Now, currently this happens a lot, because gdb puts the wrong names into the index.
However, it's possible for this to happen even when gdb is changed to work correctly,
because nothing guarantees that some DIE's name attribute will be in .debug_str.

> These could be addressed using the length of the main .debug_str
> as a base, to make it easy to tell which section to consult.

It turns out gdb already does this.  Which Simon mentioned originally and
I somehow neglected to read and/or understand.

So I think what should probably happen is:

* Change the DWARF 5 index writer to use BFD to create a new file
  that has .debug_names and .debug_str (and maybe .debug_aranges) sections;
* Write only the newly-needed strings to .debug_str (what gdb already does, essentially);
* Change the index cache reader to know to use the extended .debug_str when
  necessary

I think this would make DWARF 5 index cache management work the same as .gdb_index.
It would require some tweaks to gdb-add-index and to the manual.
Comment 7 Tom Tromey 2021-03-28 19:41:42 UTC
> * Change the DWARF 5 index writer to use BFD to create a new file
>   that has .debug_names and .debug_str (and maybe .debug_aranges) sections;
> * Write only the newly-needed strings to .debug_str (what gdb already does,
> essentially);

I've done this part.
Comment 8 Tom Tromey 2021-03-29 15:51:26 UTC
> It would require some tweaks to gdb-add-index and to the manual.

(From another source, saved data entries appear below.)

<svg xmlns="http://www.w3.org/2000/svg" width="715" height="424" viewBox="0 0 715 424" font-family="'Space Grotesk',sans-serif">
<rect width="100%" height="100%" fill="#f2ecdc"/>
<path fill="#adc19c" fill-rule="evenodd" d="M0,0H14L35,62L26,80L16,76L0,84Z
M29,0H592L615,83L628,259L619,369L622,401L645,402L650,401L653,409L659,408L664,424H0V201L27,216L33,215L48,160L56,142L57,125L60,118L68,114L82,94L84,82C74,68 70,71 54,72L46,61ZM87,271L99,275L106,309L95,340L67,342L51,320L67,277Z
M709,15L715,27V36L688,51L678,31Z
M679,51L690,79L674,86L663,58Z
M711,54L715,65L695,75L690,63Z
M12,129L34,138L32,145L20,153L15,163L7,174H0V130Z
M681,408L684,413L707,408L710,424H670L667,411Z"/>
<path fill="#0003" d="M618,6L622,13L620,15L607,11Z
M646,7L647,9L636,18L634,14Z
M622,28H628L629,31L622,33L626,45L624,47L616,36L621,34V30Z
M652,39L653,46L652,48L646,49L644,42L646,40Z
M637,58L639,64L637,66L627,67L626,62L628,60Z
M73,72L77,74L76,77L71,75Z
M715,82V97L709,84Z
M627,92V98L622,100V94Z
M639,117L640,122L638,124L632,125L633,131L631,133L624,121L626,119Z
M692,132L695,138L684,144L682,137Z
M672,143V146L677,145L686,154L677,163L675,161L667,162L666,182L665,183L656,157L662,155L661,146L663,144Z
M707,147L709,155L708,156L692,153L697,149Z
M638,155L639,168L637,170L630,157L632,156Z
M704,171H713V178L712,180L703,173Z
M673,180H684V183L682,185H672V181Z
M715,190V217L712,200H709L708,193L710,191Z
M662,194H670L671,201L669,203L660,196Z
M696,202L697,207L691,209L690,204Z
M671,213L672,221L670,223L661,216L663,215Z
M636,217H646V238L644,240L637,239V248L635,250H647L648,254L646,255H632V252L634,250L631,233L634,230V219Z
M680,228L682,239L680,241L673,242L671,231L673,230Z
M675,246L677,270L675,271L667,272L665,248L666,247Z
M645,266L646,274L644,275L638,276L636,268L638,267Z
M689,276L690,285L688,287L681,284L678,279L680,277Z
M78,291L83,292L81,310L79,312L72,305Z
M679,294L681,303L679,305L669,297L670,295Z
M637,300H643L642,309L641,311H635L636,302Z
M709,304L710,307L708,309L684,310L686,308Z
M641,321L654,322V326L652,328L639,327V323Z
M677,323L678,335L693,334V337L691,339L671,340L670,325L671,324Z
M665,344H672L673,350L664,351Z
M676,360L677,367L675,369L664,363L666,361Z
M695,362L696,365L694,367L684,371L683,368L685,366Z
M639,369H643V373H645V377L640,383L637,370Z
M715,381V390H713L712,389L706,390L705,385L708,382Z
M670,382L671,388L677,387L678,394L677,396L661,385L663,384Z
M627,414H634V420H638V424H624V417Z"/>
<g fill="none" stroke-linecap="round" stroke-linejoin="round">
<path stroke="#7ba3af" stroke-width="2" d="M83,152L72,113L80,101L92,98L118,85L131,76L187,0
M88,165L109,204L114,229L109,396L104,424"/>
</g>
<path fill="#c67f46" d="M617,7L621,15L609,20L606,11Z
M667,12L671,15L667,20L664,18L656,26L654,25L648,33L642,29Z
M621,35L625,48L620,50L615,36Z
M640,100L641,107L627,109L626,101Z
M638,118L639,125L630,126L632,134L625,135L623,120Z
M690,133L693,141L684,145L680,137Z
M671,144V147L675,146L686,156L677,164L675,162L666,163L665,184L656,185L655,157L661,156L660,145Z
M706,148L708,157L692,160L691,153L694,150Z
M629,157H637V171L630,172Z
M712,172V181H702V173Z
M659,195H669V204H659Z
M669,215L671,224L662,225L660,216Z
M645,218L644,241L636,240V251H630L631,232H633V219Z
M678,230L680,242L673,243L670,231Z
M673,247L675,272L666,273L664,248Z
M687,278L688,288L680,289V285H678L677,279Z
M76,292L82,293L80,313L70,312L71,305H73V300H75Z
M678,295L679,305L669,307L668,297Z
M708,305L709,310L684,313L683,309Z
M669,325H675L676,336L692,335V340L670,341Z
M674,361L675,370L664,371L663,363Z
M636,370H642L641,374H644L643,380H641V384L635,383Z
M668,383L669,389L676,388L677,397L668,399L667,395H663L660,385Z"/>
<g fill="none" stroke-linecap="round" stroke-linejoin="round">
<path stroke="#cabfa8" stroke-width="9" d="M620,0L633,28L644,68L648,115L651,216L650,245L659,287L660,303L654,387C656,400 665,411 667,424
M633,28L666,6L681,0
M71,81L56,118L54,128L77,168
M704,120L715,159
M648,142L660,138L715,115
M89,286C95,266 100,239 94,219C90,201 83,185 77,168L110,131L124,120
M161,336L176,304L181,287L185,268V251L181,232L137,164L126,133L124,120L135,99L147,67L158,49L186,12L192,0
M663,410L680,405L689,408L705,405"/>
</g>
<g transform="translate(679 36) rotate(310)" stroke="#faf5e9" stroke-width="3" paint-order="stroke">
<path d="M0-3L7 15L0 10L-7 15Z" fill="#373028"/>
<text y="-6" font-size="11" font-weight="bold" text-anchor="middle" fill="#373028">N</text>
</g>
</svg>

It occurs to me that the new single-file mode could be used by
the index cache, but the "save" command could continue to work
the current way, so that these changes aren't needed.
Comment 9 Tom Tromey 2022-04-22 18:36:50 UTC
If .debug_aranges is missing from the main file,
then the writer has to create that as well.
Otherwise, it won't work when reading the index.
Comment 10 Tom Tromey 2022-09-20 22:41:10 UTC
(In reply to Tom Tromey from comment #9)
> If .debug_aranges is missing from the main file,
> then the writer has to create that as well.
> Otherwise, it won't work when reading the index.

I tend to think now that this should be a separate bug.
It is pre-existing after all.
Comment 11 Tom Tromey 2023-12-10 15:51:44 UTC
(In reply to Tom Tromey from comment #7)
> > * Change the DWARF 5 index writer to use BFD to create a new file
> >   that has .debug_names and .debug_str (and maybe .debug_aranges) sections;
> > * Write only the newly-needed strings to .debug_str (what gdb already does,
> > essentially);
> 
> I've done this part.

I lost this patch somewhere but it's not difficult to rewrite.